* Task material *
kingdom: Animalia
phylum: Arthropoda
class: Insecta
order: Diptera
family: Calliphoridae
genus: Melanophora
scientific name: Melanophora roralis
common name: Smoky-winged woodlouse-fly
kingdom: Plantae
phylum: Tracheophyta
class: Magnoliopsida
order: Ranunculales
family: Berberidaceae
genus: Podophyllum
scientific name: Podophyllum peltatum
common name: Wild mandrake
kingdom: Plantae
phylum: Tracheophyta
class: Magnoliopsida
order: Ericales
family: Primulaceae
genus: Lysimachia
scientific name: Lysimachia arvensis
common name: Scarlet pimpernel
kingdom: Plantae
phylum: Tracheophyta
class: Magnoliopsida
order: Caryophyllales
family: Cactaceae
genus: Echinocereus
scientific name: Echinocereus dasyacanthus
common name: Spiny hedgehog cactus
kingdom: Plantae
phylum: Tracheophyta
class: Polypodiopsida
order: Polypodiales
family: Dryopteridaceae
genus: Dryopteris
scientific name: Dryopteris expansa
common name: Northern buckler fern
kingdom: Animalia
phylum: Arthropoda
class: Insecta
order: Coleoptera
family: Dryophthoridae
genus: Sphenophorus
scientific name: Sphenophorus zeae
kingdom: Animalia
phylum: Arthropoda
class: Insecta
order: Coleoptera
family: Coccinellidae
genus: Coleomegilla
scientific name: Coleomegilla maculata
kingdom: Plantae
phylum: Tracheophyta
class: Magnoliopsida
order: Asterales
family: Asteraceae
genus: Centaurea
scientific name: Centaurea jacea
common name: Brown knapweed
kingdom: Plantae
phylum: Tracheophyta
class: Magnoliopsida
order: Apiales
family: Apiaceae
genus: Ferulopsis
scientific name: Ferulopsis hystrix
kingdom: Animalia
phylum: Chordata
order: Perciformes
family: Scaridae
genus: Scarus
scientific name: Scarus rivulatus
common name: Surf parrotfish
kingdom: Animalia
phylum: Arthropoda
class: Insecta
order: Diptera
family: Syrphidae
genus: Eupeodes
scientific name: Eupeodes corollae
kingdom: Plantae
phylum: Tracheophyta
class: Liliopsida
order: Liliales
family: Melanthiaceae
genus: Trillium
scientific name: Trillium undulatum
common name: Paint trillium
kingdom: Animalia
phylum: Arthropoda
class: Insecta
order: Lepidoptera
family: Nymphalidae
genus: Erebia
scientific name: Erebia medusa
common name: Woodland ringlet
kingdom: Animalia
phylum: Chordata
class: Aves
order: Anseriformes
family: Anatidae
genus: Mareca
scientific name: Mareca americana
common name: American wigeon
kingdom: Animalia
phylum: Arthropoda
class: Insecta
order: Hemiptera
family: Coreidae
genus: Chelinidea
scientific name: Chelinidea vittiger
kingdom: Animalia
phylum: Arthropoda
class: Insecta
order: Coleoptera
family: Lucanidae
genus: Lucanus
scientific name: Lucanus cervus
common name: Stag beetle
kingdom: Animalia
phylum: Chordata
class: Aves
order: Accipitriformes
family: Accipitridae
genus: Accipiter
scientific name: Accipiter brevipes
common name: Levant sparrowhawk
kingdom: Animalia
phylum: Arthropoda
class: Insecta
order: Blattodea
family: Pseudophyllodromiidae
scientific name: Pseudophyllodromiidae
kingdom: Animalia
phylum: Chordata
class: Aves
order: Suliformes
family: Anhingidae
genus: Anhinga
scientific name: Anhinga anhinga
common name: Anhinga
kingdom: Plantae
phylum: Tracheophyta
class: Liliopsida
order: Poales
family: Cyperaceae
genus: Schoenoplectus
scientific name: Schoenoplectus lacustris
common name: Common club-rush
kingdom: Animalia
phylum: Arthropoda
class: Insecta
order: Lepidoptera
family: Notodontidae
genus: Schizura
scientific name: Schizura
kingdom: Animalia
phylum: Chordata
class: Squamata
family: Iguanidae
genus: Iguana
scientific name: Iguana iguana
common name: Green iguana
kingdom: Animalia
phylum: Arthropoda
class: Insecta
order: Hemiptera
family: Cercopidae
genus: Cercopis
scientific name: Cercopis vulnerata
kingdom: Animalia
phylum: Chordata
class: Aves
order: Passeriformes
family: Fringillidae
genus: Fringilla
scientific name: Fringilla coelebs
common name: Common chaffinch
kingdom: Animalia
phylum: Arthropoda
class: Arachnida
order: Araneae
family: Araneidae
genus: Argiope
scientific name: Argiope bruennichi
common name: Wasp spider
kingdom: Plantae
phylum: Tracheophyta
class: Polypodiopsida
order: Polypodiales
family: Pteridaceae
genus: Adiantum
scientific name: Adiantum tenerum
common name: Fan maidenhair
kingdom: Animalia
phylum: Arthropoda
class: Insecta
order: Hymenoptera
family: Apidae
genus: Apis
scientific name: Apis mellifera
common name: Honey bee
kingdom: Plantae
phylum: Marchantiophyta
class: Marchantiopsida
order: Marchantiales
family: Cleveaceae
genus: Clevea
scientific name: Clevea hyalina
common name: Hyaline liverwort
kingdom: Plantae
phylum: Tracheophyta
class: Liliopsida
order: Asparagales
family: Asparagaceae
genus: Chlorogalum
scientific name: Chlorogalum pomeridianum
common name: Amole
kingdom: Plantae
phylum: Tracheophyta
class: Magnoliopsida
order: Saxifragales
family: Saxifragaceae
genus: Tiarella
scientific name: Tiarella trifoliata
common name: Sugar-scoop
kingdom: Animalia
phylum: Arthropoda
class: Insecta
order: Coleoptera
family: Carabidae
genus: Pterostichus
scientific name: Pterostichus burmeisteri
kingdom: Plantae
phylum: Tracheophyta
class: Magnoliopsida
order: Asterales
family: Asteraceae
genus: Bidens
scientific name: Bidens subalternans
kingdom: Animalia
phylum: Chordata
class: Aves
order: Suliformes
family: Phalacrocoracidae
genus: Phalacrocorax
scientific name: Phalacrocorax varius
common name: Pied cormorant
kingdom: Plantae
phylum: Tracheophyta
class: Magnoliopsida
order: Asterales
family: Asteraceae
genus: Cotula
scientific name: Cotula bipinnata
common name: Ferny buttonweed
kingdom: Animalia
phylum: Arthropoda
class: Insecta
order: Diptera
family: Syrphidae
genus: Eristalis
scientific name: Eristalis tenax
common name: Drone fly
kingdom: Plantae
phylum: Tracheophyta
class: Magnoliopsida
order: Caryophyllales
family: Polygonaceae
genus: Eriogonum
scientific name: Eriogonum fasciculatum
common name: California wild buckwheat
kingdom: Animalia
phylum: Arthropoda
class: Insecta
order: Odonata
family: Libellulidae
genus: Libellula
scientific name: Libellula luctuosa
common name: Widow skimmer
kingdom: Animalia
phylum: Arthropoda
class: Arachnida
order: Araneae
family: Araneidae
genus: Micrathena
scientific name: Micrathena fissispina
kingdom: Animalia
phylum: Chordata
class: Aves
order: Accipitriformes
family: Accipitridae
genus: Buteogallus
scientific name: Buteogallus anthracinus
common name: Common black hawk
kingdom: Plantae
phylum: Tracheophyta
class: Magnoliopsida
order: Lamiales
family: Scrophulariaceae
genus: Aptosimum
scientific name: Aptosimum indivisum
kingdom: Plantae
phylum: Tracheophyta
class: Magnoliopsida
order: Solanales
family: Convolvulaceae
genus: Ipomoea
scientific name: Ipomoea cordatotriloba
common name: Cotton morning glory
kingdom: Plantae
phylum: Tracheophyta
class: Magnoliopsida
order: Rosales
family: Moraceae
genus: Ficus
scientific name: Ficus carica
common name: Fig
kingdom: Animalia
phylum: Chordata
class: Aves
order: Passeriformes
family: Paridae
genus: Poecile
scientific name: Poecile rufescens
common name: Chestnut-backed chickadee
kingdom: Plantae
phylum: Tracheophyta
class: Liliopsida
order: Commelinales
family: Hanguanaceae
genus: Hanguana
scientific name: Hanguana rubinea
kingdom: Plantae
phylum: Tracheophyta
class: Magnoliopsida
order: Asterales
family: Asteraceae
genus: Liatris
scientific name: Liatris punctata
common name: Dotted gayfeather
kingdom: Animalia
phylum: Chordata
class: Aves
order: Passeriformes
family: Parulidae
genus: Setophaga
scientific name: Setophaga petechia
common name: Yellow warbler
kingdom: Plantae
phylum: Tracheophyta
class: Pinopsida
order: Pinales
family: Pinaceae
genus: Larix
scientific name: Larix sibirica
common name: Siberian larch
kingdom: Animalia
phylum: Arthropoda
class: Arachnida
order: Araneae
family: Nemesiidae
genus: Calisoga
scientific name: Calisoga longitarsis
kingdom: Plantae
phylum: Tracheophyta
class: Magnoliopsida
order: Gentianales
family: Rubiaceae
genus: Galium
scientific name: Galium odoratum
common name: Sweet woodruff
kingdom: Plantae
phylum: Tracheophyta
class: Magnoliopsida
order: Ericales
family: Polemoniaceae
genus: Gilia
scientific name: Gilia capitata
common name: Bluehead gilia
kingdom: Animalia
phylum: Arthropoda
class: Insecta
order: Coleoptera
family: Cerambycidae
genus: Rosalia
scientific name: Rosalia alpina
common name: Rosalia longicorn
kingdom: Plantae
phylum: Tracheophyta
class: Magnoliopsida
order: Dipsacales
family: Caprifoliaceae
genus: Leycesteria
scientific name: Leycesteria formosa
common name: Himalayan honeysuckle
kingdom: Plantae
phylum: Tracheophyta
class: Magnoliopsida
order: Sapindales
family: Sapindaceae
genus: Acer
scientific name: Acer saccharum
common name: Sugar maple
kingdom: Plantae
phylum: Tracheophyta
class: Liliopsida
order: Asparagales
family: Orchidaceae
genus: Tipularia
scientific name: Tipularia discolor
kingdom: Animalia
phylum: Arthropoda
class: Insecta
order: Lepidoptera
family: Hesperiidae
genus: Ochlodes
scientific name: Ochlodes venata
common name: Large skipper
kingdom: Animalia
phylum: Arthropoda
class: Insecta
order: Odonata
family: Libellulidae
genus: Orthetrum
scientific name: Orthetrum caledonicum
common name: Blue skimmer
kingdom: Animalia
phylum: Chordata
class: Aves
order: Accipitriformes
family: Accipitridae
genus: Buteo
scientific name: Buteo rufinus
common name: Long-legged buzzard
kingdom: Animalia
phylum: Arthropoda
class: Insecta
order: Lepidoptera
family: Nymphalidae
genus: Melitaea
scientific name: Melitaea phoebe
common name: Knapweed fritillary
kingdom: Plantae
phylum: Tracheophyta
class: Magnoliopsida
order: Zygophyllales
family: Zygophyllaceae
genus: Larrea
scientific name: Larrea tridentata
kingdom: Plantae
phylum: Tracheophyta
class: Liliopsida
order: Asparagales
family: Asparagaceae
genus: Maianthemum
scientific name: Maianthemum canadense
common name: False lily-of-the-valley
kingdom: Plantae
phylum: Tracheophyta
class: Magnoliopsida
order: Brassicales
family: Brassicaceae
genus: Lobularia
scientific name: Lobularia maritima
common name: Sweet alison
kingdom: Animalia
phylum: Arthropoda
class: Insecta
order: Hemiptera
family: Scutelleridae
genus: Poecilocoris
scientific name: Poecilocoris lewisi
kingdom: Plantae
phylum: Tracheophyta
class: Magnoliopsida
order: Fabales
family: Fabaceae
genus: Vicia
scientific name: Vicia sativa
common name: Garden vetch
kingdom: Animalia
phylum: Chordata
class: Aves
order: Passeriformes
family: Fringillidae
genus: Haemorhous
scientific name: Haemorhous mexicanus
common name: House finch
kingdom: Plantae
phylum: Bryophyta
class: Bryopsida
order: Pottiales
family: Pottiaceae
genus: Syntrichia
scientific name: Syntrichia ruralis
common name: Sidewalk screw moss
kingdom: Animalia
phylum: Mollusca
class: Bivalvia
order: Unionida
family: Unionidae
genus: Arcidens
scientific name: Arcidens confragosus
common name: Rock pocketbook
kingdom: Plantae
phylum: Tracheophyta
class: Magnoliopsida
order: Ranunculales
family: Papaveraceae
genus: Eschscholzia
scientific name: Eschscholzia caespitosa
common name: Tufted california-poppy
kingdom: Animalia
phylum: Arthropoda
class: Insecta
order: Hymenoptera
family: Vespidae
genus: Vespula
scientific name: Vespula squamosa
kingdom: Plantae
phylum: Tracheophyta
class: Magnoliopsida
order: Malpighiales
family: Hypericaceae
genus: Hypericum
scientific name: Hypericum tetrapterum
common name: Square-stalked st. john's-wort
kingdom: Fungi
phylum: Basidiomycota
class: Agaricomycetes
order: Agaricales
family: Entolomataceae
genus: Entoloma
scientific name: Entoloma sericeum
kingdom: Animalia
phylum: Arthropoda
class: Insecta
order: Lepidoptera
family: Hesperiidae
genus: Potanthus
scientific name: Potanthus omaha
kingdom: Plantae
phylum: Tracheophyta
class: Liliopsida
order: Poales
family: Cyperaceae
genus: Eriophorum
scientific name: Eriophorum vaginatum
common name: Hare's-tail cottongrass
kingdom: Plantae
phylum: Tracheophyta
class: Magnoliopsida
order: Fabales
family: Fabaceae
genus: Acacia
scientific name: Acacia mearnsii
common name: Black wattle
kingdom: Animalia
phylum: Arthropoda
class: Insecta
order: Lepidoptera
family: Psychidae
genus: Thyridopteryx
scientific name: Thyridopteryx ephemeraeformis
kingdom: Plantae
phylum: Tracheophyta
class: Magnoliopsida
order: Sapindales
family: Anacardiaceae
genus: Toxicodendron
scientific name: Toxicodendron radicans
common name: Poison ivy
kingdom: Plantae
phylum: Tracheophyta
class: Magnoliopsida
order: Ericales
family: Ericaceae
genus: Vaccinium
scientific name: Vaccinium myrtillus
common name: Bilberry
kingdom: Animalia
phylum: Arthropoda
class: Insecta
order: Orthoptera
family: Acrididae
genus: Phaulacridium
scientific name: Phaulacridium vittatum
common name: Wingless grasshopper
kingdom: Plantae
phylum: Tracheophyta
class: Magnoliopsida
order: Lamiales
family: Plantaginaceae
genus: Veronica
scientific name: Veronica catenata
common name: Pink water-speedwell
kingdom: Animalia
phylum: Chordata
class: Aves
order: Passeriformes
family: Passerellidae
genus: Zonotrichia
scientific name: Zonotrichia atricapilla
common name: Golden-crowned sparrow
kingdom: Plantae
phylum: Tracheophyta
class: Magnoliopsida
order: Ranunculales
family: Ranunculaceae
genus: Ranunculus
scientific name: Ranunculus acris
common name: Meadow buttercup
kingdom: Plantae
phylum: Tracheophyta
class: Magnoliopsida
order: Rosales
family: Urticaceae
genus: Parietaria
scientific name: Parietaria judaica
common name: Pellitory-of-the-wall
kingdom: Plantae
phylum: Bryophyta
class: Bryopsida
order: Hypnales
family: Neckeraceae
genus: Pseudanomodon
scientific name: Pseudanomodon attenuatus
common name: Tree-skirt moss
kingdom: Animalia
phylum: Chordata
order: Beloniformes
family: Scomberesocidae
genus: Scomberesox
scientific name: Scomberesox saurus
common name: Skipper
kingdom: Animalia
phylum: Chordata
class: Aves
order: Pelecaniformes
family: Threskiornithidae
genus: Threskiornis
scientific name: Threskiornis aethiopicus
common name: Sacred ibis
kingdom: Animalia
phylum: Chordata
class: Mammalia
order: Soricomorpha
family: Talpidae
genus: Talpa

* What to produce *
Rewrite the part of the records that opens with the line containing "scientific name: Ipomoea cordatotriloba" and closes with the line containing "genus: Leycesteria" as a numbered list, leaving out any blank lines.

* Answer *
1. scientific name: Ipomoea cordatotriloba
2. common name: Cotton morning glory
3. kingdom: Plantae
4. phylum: Tracheophyta
5. class: Magnoliopsida
6. order: Rosales
7. family: Moraceae
8. genus: Ficus
9. scientific name: Ficus carica
10. common name: Fig
11. kingdom: Animalia
12. phylum: Chordata
13. class: Aves
14. order: Passeriformes
15. family: Paridae
16. genus: Poecile
17. scientific name: Poecile rufescens
18. common name: Chestnut-backed chickadee
19. kingdom: Plantae
20. phylum: Tracheophyta
21. class: Liliopsida
22. order: Commelinales
23. family: Hanguanaceae
24. genus: Hanguana
25. scientific name: Hanguana rubinea
26. kingdom: Plantae
27. phylum: Tracheophyta
28. class: Magnoliopsida
29. order: Asterales
30. family: Asteraceae
31. genus: Liatris
32. scientific name: Liatris punctata
33. common name: Dotted gayfeather
34. kingdom: Animalia
35. phylum: Chordata
36. class: Aves
37. order: Passeriformes
38. family: Parulidae
39. genus: Setophaga
40. scientific name: Setophaga petechia
41. common name: Yellow warbler
42. kingdom: Plantae
43. phylum: Tracheophyta
44. class: Pinopsida
45. order: Pinales
46. family: Pinaceae
47. genus: Larix
48. scientific name: Larix sibirica
49. common name: Siberian larch
50. kingdom: Animalia
51. phylum: Arthropoda
52. class: Arachnida
53. order: Araneae
54. family: Nemesiidae
55. genus: Calisoga
56. scientific name: Calisoga longitarsis
57. kingdom: Plantae
58. phylum: Tracheophyta
59. class: Magnoliopsida
60. order: Gentianales
61. family: Rubiaceae
62. genus: Galium
63. scientific name: Galium odoratum
64. common name: Sweet woodruff
65. kingdom: Plantae
66. phylum: Tracheophyta
67. class: Magnoliopsida
68. order: Ericales
69. family: Polemoniaceae
70. genus: Gilia
71. scientific name: Gilia capitata
72. common name: Bluehead gilia
73. kingdom: Animalia
74. phylum: Arthropoda
75. class: Insecta
76. order: Coleoptera
77. family: Cerambycidae
78. genus: Rosalia
79. scientific name: Rosalia alpina
80. common name: Rosalia longicorn
81. kingdom: Plantae
82. phylum: Tracheophyta
83. class: Magnoliopsida
84. order: Dipsacales
85. family: Caprifoliaceae
86. genus: Leycesteria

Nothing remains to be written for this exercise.